* **How to complete this task**: Filter the entries beneath this task, copying only the lines that hold the word "frame".

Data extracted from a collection
☆ ☆ ☆ ☆

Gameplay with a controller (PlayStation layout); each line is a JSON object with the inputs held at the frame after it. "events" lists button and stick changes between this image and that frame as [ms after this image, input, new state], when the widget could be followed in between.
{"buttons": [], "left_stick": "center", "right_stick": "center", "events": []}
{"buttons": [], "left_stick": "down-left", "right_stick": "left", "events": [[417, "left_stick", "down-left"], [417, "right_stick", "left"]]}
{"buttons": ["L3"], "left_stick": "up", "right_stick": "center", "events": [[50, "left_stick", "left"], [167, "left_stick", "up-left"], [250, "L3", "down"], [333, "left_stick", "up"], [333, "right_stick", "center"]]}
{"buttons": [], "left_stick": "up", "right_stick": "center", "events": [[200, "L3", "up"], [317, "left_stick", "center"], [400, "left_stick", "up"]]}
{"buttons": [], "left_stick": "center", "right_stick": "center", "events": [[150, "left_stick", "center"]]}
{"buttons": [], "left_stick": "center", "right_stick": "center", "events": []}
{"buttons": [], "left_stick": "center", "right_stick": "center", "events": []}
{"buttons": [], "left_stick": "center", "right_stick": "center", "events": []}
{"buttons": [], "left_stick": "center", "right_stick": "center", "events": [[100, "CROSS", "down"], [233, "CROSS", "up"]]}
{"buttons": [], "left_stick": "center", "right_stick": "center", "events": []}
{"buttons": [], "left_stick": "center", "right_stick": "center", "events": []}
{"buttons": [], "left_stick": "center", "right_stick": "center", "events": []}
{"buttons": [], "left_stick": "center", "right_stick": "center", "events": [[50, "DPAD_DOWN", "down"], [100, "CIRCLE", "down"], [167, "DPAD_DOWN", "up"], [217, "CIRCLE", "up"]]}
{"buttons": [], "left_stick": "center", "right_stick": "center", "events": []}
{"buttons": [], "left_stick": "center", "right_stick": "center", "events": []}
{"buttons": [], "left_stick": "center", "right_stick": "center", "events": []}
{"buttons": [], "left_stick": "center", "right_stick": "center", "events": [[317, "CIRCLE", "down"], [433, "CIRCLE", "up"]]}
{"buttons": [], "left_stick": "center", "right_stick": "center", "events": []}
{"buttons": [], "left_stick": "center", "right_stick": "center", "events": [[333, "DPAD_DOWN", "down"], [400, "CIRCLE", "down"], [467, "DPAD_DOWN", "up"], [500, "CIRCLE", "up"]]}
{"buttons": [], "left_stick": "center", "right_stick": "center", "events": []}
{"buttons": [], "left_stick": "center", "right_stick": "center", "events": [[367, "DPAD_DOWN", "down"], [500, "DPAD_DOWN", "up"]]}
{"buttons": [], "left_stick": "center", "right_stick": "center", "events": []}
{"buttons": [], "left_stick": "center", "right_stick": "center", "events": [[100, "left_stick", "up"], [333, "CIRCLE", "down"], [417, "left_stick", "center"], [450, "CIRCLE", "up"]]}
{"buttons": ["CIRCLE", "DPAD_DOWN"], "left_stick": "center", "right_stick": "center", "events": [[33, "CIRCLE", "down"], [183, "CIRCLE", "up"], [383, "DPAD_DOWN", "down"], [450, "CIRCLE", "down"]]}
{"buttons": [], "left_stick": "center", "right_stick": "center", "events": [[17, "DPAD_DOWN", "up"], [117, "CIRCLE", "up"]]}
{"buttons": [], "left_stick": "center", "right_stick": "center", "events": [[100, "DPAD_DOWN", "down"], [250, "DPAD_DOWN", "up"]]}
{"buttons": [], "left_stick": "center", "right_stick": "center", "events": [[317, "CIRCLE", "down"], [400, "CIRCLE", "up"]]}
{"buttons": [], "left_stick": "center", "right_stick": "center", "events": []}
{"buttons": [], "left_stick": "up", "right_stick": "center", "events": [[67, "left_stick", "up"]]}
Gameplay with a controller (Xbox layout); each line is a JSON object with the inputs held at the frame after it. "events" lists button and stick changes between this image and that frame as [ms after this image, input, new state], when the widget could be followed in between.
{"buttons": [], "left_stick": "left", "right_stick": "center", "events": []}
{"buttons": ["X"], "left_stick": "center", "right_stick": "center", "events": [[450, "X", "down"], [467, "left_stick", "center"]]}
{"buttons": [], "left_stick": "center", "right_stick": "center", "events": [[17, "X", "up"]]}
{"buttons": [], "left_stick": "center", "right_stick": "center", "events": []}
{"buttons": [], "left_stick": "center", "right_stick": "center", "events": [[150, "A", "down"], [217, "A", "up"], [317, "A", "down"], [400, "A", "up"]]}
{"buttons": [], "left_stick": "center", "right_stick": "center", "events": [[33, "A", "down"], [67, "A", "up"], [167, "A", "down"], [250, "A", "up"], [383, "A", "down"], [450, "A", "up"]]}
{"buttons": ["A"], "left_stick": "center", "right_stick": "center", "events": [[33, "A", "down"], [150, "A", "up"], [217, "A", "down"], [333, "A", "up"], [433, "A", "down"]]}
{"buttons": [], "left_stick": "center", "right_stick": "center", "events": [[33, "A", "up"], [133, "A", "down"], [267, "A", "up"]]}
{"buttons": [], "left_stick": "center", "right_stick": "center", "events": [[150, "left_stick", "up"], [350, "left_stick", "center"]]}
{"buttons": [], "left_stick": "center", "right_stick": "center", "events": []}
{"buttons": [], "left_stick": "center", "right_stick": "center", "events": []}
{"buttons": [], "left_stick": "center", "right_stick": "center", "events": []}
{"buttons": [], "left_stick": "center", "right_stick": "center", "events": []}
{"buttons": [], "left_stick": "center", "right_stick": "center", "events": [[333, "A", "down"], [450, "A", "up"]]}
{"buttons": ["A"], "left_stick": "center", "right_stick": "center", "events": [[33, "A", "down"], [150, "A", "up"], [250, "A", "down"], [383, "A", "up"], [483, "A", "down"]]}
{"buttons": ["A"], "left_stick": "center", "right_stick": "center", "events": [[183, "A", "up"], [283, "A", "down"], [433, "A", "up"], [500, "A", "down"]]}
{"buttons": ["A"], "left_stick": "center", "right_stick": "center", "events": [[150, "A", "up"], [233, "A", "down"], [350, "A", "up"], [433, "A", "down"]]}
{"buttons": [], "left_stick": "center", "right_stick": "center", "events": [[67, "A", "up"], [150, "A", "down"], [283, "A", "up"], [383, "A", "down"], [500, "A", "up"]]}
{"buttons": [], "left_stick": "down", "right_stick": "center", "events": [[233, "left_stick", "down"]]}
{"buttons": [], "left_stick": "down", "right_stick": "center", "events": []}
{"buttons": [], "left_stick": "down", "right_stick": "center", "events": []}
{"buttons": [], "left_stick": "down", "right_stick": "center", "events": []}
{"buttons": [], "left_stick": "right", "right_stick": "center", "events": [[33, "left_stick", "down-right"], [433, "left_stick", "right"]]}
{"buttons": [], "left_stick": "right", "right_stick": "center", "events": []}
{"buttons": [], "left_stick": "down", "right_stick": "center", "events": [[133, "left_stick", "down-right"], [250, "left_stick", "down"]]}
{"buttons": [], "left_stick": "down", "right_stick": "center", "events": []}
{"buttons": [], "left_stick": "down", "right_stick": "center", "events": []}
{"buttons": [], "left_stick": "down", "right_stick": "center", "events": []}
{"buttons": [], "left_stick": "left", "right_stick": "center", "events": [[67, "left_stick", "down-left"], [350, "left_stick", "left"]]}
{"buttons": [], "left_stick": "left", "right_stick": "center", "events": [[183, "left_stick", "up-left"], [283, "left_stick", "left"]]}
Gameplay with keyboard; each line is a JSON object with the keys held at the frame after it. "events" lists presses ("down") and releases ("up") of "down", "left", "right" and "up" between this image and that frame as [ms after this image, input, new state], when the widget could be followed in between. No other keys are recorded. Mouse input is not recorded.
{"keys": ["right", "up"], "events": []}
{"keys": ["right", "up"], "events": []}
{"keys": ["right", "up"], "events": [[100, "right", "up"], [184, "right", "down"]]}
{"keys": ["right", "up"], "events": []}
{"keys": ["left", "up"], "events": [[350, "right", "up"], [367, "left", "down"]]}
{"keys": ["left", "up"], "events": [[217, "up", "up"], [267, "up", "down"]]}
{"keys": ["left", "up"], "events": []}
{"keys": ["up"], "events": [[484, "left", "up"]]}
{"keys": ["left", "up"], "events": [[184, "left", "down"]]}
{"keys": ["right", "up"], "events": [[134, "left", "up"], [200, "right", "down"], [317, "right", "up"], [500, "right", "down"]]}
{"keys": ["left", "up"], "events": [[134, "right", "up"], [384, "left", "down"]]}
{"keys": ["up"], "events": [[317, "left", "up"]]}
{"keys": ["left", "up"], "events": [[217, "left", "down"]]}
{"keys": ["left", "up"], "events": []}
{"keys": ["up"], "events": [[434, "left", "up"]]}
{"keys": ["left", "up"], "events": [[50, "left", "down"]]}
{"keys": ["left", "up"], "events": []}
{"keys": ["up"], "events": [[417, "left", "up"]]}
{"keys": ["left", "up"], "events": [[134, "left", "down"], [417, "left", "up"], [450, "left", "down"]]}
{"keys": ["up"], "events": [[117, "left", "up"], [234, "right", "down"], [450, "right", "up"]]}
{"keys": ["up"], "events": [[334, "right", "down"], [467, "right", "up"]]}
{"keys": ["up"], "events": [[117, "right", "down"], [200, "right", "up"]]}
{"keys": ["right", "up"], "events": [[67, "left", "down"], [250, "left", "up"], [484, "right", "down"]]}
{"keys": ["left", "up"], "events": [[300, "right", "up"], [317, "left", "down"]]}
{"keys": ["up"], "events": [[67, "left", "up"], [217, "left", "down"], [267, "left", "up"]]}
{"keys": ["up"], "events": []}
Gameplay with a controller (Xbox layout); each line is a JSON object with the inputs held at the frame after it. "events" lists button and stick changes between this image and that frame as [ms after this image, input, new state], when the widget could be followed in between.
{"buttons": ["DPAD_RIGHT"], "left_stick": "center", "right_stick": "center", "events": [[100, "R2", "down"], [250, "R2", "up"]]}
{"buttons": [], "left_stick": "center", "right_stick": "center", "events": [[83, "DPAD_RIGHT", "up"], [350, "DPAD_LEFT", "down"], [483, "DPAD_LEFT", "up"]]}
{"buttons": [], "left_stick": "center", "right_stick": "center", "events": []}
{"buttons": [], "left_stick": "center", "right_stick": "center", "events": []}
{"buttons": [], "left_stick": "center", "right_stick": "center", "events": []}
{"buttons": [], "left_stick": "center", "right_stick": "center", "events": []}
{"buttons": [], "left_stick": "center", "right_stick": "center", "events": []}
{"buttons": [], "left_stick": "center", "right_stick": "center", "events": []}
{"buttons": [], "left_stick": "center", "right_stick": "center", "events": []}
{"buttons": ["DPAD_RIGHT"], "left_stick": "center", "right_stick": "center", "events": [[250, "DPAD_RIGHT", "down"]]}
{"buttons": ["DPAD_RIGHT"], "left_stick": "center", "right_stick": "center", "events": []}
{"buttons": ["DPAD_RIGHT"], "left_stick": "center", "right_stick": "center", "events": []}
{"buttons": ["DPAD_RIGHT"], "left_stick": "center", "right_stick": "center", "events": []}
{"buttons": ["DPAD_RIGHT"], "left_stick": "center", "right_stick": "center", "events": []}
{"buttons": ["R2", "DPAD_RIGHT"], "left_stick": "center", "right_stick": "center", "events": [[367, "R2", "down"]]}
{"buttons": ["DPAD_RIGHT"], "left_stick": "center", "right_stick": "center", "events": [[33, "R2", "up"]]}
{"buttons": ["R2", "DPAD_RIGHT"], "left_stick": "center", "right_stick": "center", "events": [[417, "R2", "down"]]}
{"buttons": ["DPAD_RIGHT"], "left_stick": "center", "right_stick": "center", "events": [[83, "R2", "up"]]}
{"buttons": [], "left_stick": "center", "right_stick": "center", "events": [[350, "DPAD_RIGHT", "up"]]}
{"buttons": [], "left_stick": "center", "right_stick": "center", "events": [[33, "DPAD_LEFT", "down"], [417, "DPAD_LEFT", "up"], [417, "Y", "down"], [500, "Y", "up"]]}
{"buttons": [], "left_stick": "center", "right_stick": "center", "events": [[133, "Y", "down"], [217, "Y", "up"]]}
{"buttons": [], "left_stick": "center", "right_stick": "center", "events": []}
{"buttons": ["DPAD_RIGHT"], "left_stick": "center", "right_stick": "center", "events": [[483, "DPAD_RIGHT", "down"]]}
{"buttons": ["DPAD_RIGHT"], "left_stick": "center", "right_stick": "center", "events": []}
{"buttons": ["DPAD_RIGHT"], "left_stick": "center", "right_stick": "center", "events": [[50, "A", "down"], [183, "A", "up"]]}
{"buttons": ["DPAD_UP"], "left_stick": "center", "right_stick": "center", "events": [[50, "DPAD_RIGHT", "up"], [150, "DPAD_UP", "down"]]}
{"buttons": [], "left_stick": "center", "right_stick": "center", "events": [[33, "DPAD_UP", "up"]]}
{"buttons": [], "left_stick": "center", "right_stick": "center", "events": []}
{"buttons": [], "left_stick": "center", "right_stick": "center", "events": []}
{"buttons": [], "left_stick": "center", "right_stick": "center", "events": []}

☆ ☆ ☆ ☆

* **Solution to the problem**:
Gameplay with a controller (PlayStation layout); each line is a JSON object with the inputs held at the frame after it. "events" lists button and stick changes between this image and that frame as [ms after this image, input, new state], when the widget could be followed in between.
Gameplay with a controller (Xbox layout); each line is a JSON object with the inputs held at the frame after it. "events" lists button and stick changes between this image and that frame as [ms after this image, input, new state], when the widget could be followed in between.
Gameplay with keyboard; each line is a JSON object with the keys held at the frame after it. "events" lists presses ("down") and releases ("up") of "down", "left", "right" and "up" between this image and that frame as [ms after this image, input, new state], when the widget could be followed in between. No other keys are recorded. Mouse input is not recorded.
Gameplay with a controller (Xbox layout); each line is a JSON object with the inputs held at the frame after it. "events" lists button and stick changes between this image and that frame as [ms after this image, input, new state], when the widget could be followed in between.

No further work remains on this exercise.